* [Records provided]
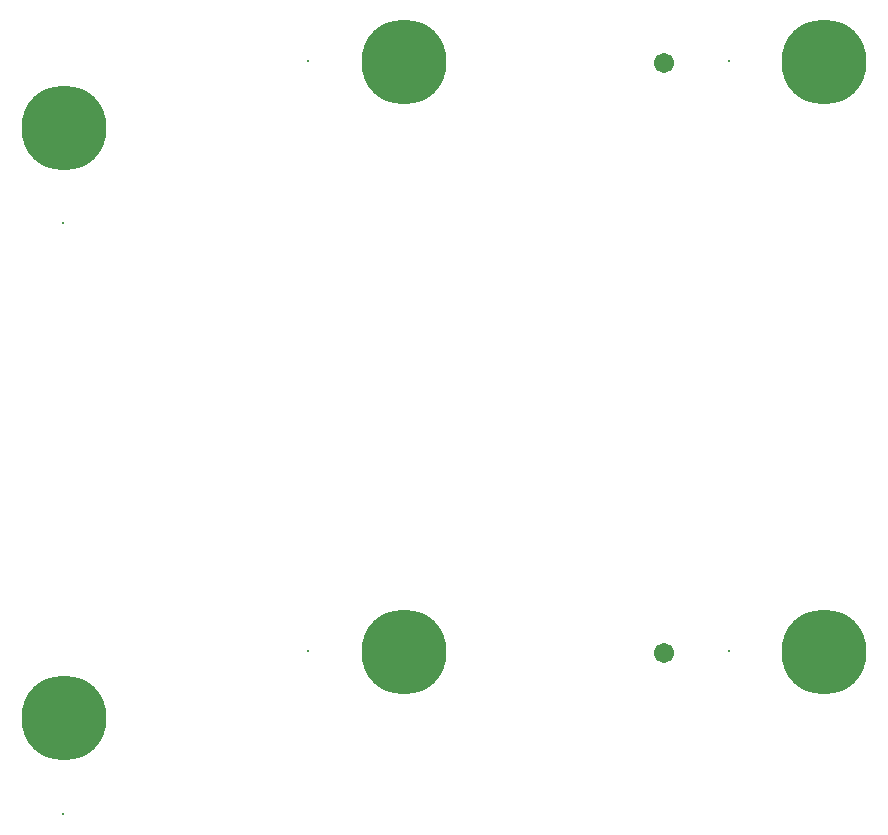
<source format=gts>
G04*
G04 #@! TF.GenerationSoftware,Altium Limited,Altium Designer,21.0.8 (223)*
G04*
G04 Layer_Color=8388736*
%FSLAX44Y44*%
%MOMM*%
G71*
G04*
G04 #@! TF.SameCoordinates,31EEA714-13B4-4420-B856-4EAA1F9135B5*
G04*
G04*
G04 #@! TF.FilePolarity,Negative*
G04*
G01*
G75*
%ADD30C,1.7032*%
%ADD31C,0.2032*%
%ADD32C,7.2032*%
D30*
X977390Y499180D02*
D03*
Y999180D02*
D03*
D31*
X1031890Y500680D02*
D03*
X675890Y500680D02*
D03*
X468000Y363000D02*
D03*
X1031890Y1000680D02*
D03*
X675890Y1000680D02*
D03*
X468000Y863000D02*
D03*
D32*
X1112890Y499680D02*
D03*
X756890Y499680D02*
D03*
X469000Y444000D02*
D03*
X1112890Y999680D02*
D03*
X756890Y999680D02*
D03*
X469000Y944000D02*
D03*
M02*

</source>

* [Required action] Omit pictures; set down the rest of the material word for word.

* [The completed task]
<source format=gts>
G04*
G04 #@! TF.GenerationSoftware,Altium Limited,Altium Designer,21.0.8 (223)*
G04*
G04 Layer_Color=8388736*
%FSLAX44Y44*%
%MOMM*%
G71*
G04*
G04 #@! TF.SameCoordinates,31EEA714-13B4-4420-B856-4EAA1F9135B5*
G04*
G04*
G04 #@! TF.FilePolarity,Negative*
G04*
G01*
G75*
%ADD30C,1.7032*%
%ADD31C,0.2032*%
%ADD32C,7.2032*%
D30*
X977390Y499180D02*
D03*
Y999180D02*
D03*
D31*
X1031890Y500680D02*
D03*
X675890Y500680D02*
D03*
X468000Y363000D02*
D03*
X1031890Y1000680D02*
D03*
X675890Y1000680D02*
D03*
X468000Y863000D02*
D03*
D32*
X1112890Y499680D02*
D03*
X756890Y499680D02*
D03*
X469000Y444000D02*
D03*
X1112890Y999680D02*
D03*
X756890Y999680D02*
D03*
X469000Y944000D02*
D03*
M02*

</source>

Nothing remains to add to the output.